WHAT THE EXERCISE ASKS => Output every entry exactly as written, but omit the pictures.
═════ DATA FOR THE TASK ═════
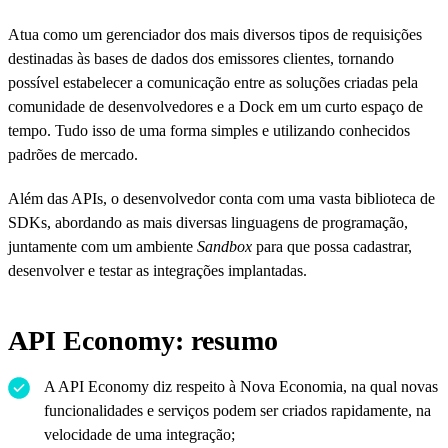
Atua como um gerenciador dos mais diversos tipos de requisições
destinadas às bases de dados dos emissores clientes, tornando
possível estabelecer a comunicação entre as soluções criadas pela
comunidade de desenvolvedores e a Dock em um curto espaço de
tempo. Tudo isso de uma forma simples e utilizando conhecidos
padrões de mercado.
Além das APIs, o desenvolvedor conta com uma vasta biblioteca de
SDKs, abordando as mais diversas linguagens de programação,
juntamente com um ambiente
Sandbox
para que possa cadastrar,
desenvolver e testar as integrações implantadas.
API Economy: resumo
A API Economy diz respeito à Nova Economia, na qual novas
funcionalidades e serviços podem ser criados rapidamente, na
velocidade de uma integração;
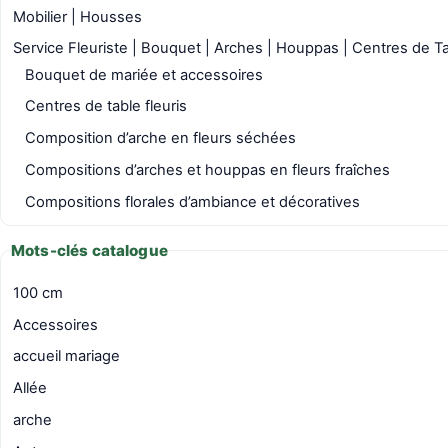
Mobilier | Housses
Service Fleuriste | Bouquet | Arches | Houppas | Centres de T
Bouquet de mariée et accessoires
Centres de table fleuris
Composition d’arche en fleurs séchées
Compositions d’arches et houppas en fleurs fraîches
Compositions florales d’ambiance et décoratives
Mots-clés catalogue
100 cm
Accessoires
accueil mariage
Allée
arche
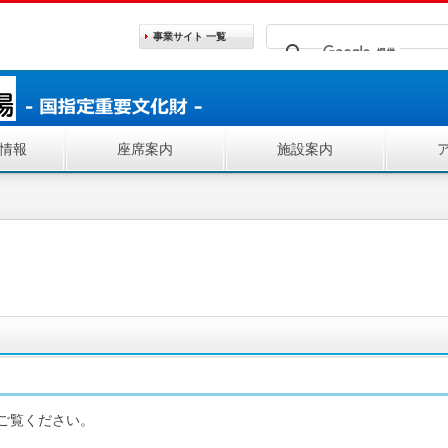
事業サイト
一覧
情報
座席案内
施設案内
ご覧ください。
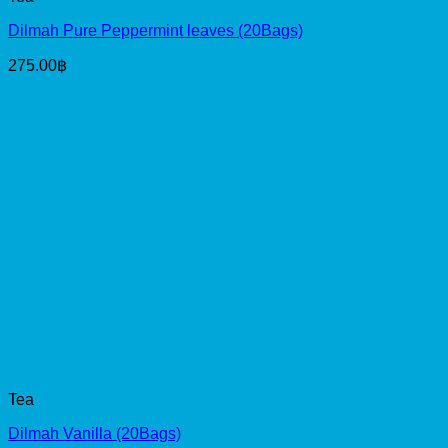
Dilmah Pure Peppermint leaves (20Bags)
275.00
฿
Tea
Dilmah Vanilla (20Bags)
═════
EXERCISE RESULT =>
Atua como um gerenciador dos mais diversos tipos de requisições
destinadas às bases de dados dos emissores clientes, tornando
possível estabelecer a comunicação entre as soluções criadas pela
comunidade de desenvolvedores e a Dock em um curto espaço de
tempo. Tudo isso de uma forma simples e utilizando conhecidos
padrões de mercado.
Além das APIs, o desenvolvedor conta com uma vasta biblioteca de
SDKs, abordando as mais diversas linguagens de programação,
juntamente com um ambiente
Sandbox
para que possa cadastrar,
desenvolver e testar as integrações implantadas.
API Economy: resumo
A API Economy diz respeito à Nova Economia, na qual novas
funcionalidades e serviços podem ser criados rapidamente, na
velocidade de uma integração;
Mobilier | Housses
Service Fleuriste | Bouquet | Arches | Houppas | Centres de T
Bouquet de mariée et accessoires
Centres de table fleuris
Composition d’arche en fleurs séchées
Compositions d’arches et houppas en fleurs fraîches
Compositions florales d’ambiance et décoratives
Mots-clés catalogue
100 cm
Accessoires
accueil mariage
Allée
arche
事業サイト
一覧
情報
座席案内
施設案内
ご覧ください。
Dilmah Pure Peppermint leaves (20Bags)
275.00
฿
Tea
Dilmah Vanilla (20Bags)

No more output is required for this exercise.